Ghosn is appropriate because he was the person the media targeted as the foreign scapegoat for all of Japan’s economic ills a few years back. At the time he arrived, journalists and editorial writers were sounding the death knell of the Japanese corporate ideal as represented by the lifetime employment system, and they found the perfect object for their enmity in Ghosn. The Renault executive has staked his professional career on turning Nissan around and said he would try to do it without firing anyone, but he was generally painted as a horned devil out to destroy families and communities. He was even blamed for the closing of the Zama plant, even though that decision was made before he arrived.

The NHK special was ostensibly about the resurgence in English language-learning among Japanese corporations, but by concentrating on Nissan/Renault employees, it also provided a preview of how these two contrasting business cultures will coexist.

In one scene, Japanese and French employees argued in English over an advertising campaign for a new Renault model they plan to sell in Japan. The French side wanted to stress the car’s utility, especially its abundant cargo space, while the Japanese side insisted that consumers here would not be impressed. They suggested that the ad stress the car’s Frenchness.

Though both sides had trouble with the language, their main miscommunication was cultural. When a French employee objected to the idea of selling the car with “baguettes,” a Japanese employee came back with, “Don’t you think of Japan as sumo and geisha?”

“Of course not,” the Frenchman said, offended. “I think of Japan’s amazing technology.”

The Japanese employee was dismayed, since he couldn’t convince his colleague that image is the way to sell things in Japan, and that Japanese people have a very positive image of French things. Later, away from his French colleagues, this employee, who lived and worked in Europe for 12 years, told the camera that Europeans are unbelievably stubborn. “You have to explain things over and over.”

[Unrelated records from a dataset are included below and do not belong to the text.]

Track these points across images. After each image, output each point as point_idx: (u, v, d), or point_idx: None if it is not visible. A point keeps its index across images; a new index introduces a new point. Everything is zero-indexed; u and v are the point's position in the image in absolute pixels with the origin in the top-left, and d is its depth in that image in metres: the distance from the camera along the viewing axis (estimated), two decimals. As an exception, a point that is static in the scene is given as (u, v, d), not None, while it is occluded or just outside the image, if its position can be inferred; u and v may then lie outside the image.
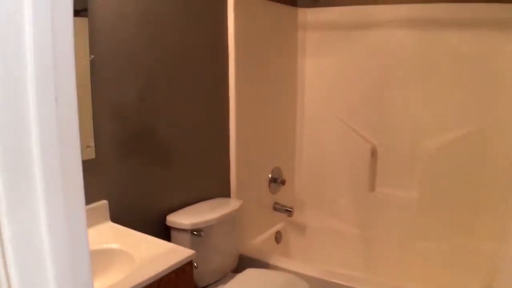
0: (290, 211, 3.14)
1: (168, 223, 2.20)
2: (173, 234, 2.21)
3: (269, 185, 3.08)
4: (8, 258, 0.64)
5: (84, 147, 1.78)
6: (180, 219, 2.18)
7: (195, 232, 2.16)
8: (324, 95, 3.16)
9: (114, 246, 1.71)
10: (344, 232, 3.21)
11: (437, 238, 2.86)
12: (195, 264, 1.73)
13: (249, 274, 2.37)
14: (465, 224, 2.77)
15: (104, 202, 1.91)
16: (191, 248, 2.13)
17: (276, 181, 3.12)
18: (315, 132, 3.25)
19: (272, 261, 2.67)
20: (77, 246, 0.75)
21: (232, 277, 2.38)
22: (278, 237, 3.19)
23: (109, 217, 1.93)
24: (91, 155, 1.83)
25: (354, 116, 3.06)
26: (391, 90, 2.89)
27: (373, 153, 3.01)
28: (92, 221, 1.86)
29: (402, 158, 2.94)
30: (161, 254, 1.64)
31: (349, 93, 3.05)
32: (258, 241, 2.97)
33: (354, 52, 3.00)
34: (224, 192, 2.70)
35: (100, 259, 1.67)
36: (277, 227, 3.23)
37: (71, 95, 0.69)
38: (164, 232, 2.24)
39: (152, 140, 2.14)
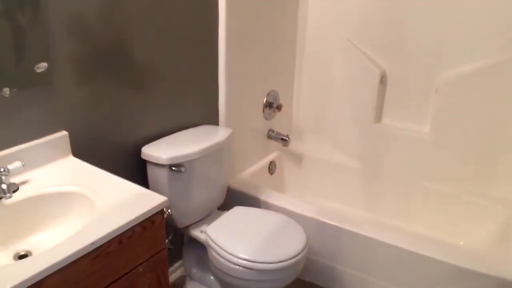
0: (286, 139, 2.86)
1: (143, 156, 1.91)
2: (150, 169, 1.93)
3: (263, 111, 2.76)
4: None
5: (35, 68, 1.46)
6: (157, 151, 1.89)
7: (174, 168, 1.87)
8: (330, 10, 2.75)
9: (73, 188, 1.42)
10: (344, 165, 2.94)
11: (446, 179, 2.59)
12: (168, 211, 1.46)
13: (237, 213, 2.13)
14: (480, 166, 2.49)
15: (64, 133, 1.61)
16: (170, 186, 1.88)
17: (272, 106, 2.80)
18: (318, 53, 2.88)
19: (264, 196, 2.42)
20: None
21: (217, 216, 2.14)
22: (272, 167, 2.93)
23: (70, 151, 1.64)
24: (45, 78, 1.50)
25: (364, 36, 2.68)
26: (408, 8, 2.49)
27: (383, 80, 2.67)
28: (49, 156, 1.57)
29: (415, 87, 2.60)
30: (127, 200, 1.36)
31: (359, 9, 2.64)
32: (250, 172, 2.71)
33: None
34: (211, 118, 2.39)
35: (55, 205, 1.41)
36: (271, 156, 2.96)
37: None
38: (140, 166, 1.96)
39: (123, 58, 1.80)
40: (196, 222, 2.13)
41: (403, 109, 2.68)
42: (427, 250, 2.02)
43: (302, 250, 1.87)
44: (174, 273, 2.42)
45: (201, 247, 2.12)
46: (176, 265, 2.42)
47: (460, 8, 2.34)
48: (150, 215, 1.33)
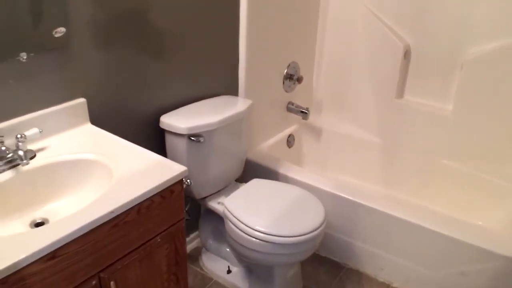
0: (306, 113, 2.80)
1: (161, 125, 1.89)
2: (168, 138, 1.90)
3: (283, 82, 2.71)
4: None
5: (52, 33, 1.42)
6: (176, 121, 1.86)
7: (193, 138, 1.85)
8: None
9: (91, 156, 1.41)
10: (364, 140, 2.88)
11: (467, 159, 2.52)
12: (188, 181, 1.43)
13: (255, 185, 2.10)
14: (501, 146, 2.41)
15: (82, 100, 1.58)
16: (188, 156, 1.86)
17: (292, 78, 2.75)
18: (340, 24, 2.79)
19: (282, 170, 2.39)
20: None
21: (235, 187, 2.12)
22: (290, 140, 2.89)
23: (88, 118, 1.61)
24: (63, 42, 1.46)
25: (387, 8, 2.59)
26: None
27: (406, 54, 2.59)
28: (67, 123, 1.55)
29: (440, 63, 2.51)
30: (146, 169, 1.34)
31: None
32: (268, 145, 2.68)
33: None
34: (231, 89, 2.34)
35: (73, 172, 1.39)
36: (290, 129, 2.91)
37: None
38: (158, 136, 1.94)
39: (142, 24, 1.75)
40: (213, 194, 2.11)
41: (426, 85, 2.60)
42: (444, 228, 1.98)
43: (320, 225, 1.84)
44: (190, 244, 2.41)
45: (217, 219, 2.11)
46: (192, 236, 2.41)
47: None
48: (169, 184, 1.31)
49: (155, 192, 1.27)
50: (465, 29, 2.37)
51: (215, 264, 2.25)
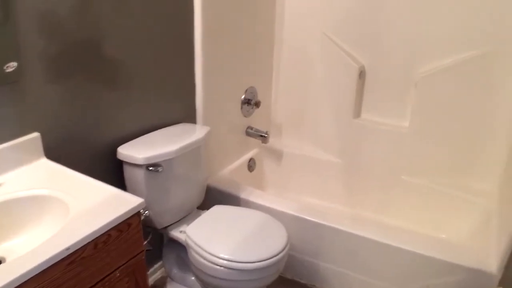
0: (265, 136, 2.83)
1: (119, 157, 1.87)
2: (126, 169, 1.88)
3: (241, 107, 2.73)
4: None
5: (4, 68, 1.40)
6: (133, 151, 1.85)
7: (151, 168, 1.83)
8: (308, 7, 2.72)
9: (46, 192, 1.37)
10: (324, 160, 2.92)
11: (426, 174, 2.60)
12: (146, 212, 1.42)
13: (217, 212, 2.09)
14: (458, 159, 2.50)
15: (36, 134, 1.55)
16: (147, 186, 1.85)
17: (250, 102, 2.77)
18: (296, 48, 2.85)
19: (244, 194, 2.39)
20: None
21: (197, 215, 2.11)
22: (251, 165, 2.90)
23: (43, 153, 1.58)
24: (14, 77, 1.44)
25: (342, 32, 2.66)
26: (387, 4, 2.47)
27: (361, 75, 2.66)
28: (21, 159, 1.51)
29: (394, 82, 2.59)
30: (102, 203, 1.32)
31: (338, 5, 2.62)
32: (229, 170, 2.68)
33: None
34: (188, 116, 2.34)
35: (28, 209, 1.35)
36: (250, 154, 2.93)
37: None
38: (116, 167, 1.91)
39: (96, 55, 1.74)
40: (175, 222, 2.09)
41: (382, 103, 2.67)
42: (408, 244, 2.02)
43: (284, 249, 1.85)
44: (155, 274, 2.37)
45: (181, 247, 2.08)
46: (156, 266, 2.38)
47: (436, 4, 2.34)
48: (126, 218, 1.29)
49: (111, 226, 1.25)
50: (416, 48, 2.46)
51: (180, 294, 2.22)
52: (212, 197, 2.43)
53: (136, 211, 1.33)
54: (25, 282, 1.03)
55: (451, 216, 2.51)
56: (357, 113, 2.76)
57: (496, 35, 2.23)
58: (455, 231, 2.46)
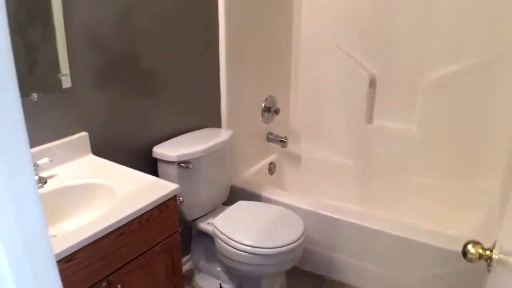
0: (285, 141, 3.05)
1: (154, 155, 2.11)
2: (160, 166, 2.12)
3: (262, 115, 2.96)
4: None
5: (58, 76, 1.66)
6: (167, 150, 2.09)
7: (182, 165, 2.07)
8: (322, 20, 2.96)
9: (95, 180, 1.62)
10: (339, 164, 3.13)
11: (435, 174, 2.79)
12: (180, 198, 1.65)
13: (241, 206, 2.31)
14: (464, 161, 2.68)
15: (84, 134, 1.81)
16: (179, 181, 2.06)
17: (270, 110, 3.00)
18: (312, 60, 3.09)
19: (265, 193, 2.61)
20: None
21: (222, 210, 2.32)
22: (271, 168, 3.12)
23: (90, 149, 1.83)
24: (67, 83, 1.70)
25: (353, 43, 2.89)
26: (394, 16, 2.70)
27: (372, 83, 2.88)
28: (72, 154, 1.76)
29: (402, 90, 2.80)
30: (144, 189, 1.56)
31: (349, 18, 2.85)
32: (251, 173, 2.90)
33: (355, -27, 2.79)
34: (214, 122, 2.58)
35: (81, 194, 1.59)
36: (271, 158, 3.15)
37: None
38: (151, 165, 2.15)
39: (134, 67, 2.00)
40: (203, 216, 2.32)
41: (392, 110, 2.88)
42: (416, 236, 2.20)
43: (300, 237, 2.05)
44: (184, 266, 2.58)
45: (208, 241, 2.31)
46: (185, 258, 2.59)
47: (440, 15, 2.54)
48: (164, 200, 1.53)
49: (153, 206, 1.48)
50: (422, 57, 2.67)
51: (208, 283, 2.43)
52: (236, 195, 2.65)
53: (173, 194, 1.56)
54: (83, 248, 1.26)
55: (457, 213, 2.68)
56: (369, 119, 2.96)
57: (496, 43, 2.43)
58: (462, 227, 2.63)
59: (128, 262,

When I taught English, a lot of my students looked on the language not so much as a tool, but as a kind of cultural prophylactic. There was never any intention of making an impact on the work environment or absorbing the culture or the place where they were going. They wanted just enough English to perform their assignments. There were, of course, individuals who were excited about living in a foreign country, but they were the exceptions.

The situation is different when this so-called cross-cultural business exchange takes place in Japan. A foreign English teacher on the program expressed frustration at the inability of her Japanese students to make decisions on the spot in business role-play situations.

No matter how much respect foreign business people working in Japan have for Japanese technology, they’re bound to become impatient with the Japanese management style. If, like Renault, they have a stake in the company, they may try to change this style. They will certainly challenge it. In that case, the Japanese side is going to need more in the way of cross-cultural exchange than the ability to speak English.